Pina Bausch- Ille Chamier

Pina

Annähernd gelesen | Dieser Tagtext von Ille Chamier, die 3 Jahre dramaturgische Mitarbeiterin am Tanztheater Pina Bausch in Wuppertal war, vermittelt eine bemerkenswert intime und vielschichtige Perspektive auf die berühmte Choreografin und Tänzerin. Die Zeile „ich komme nicht gegen die Pina an“ drückt eine tiefe Anerkennung von Bauschs unbestreitbarer Dominanz und Einzigartigkeit aus. Sie spricht für ihre kreative Kraft und unverwechselbare Präsenz, der sich Chamier als Künstlerin nicht entziehen konnte, geschweige denn mit der sie sich messen möchte.

Die Beschreibungen, wie Pina „die Hände in der Luft [hat] und Möwen fliegen lässt“ , oder dass „auf ihren Schultern Spatzen [springen], höckrige Wölkchen bläst sie herüber„, vermitteln mir ein Gefühl der Flüchtigkeit und des Mysteriums, das gut zu Pina Bauschs avantgardistischen und oft abstrakten Inszenierungen passt. Diese ätherischen Bilder spiegeln die unkonventionelle und schwer fassbare Natur ihrer Kunst wider.

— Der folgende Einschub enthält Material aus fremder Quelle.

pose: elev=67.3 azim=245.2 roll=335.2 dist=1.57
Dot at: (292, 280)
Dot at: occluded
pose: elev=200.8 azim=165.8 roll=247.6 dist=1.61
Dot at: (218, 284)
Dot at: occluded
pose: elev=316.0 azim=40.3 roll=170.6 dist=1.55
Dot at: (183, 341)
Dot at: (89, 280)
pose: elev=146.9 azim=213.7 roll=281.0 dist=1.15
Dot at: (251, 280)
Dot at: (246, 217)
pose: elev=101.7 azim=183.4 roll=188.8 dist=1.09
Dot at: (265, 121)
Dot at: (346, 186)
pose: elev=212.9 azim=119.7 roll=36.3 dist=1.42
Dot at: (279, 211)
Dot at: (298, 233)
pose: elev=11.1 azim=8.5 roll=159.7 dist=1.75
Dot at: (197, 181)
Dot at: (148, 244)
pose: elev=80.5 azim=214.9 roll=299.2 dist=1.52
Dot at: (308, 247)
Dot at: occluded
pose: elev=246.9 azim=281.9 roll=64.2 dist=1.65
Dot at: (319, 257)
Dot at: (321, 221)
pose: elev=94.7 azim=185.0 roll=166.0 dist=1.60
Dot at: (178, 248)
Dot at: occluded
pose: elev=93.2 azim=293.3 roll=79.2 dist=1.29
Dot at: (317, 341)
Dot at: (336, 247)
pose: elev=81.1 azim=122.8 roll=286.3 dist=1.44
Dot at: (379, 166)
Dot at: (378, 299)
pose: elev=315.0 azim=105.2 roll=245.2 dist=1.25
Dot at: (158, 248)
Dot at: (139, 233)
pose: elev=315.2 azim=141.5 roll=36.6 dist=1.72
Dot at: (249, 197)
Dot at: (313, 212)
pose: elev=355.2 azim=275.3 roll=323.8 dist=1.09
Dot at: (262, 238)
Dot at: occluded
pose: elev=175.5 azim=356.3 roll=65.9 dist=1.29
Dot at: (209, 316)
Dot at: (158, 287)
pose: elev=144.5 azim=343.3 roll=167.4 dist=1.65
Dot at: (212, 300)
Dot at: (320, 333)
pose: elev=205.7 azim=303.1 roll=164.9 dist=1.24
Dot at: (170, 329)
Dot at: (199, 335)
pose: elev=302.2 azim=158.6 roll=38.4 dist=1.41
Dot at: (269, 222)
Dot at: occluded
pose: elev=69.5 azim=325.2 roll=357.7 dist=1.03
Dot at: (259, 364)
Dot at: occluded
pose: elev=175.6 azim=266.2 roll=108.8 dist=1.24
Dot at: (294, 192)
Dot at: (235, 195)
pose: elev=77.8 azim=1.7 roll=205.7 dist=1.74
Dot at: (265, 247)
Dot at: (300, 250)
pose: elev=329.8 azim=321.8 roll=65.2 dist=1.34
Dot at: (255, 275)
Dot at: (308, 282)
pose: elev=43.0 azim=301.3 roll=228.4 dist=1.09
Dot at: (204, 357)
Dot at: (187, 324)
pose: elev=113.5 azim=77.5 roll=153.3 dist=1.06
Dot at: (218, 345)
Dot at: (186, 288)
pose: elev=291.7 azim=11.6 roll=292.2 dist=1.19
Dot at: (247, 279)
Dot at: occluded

Die darauf folgende Strophe „sie winkt, ich soll weggehn / ein bißchen zur Seite / ich setze mich, so dünn ich kann“ vermittelt eine komplexe Mischung aus Distanz und gleichzeitigem, fast demütigen (?) Näherkommen. Pinas Geste des Wegschickens wird von Chamiers Handlung, sich „so dünn ich kann“ zu setzen, beantwortet – ein Ausdruck des Wunsches, präsent zu sein, ohne aufdringlich zu wirken, oder sich angesichts der starken Persönlichkeit Pinas klein zu machen. Es ist ein stetiger Balanceakt zwischen Nähe und Respekt in der Interaktion mit einer solch dominanten Persönlichkeit zu finden.

Erst in der nächsten Strophe kommt die direkte Berührung ins Spiel: „auf ihrer Wange / ist kein ungeküßter Fleck mehr frei / schimpft einer, der sie / gerne küßt“. Zeilen, die die Popularität und Anziehungskraft Pinas nochmals verdeutlichen, die viele bewundern und lieben. (Ob sie privat auch so war?) Der „schimpfende“ Verehrer könnte dabei die Eifersucht oder den Wunsch nach Exklusivität angesichts Pinas breiter Beliebtheit und Anziehungskraft zum Ausdruck bringen. 
Das Gedicht selbst, mit seinen lebendigen und teils surrealen Bildern, scheint von Bauschs künstlerischer Herangehensweise inspiriert zu sein und unterstreicht die tiefe Verbundenheit zwischen Chamier und Bauschs künstlerischem Schaffen. Und die herrliche, bildhafte Darstellung von Pina in der letzten Strophe, die „lacht wie trockenes Brot“ , „listig wie ein Fisch“ und „faul wie ein Bilderbuch“ ist, erzeugt ein – in diesem Sinne – bewegtes Kopfkino.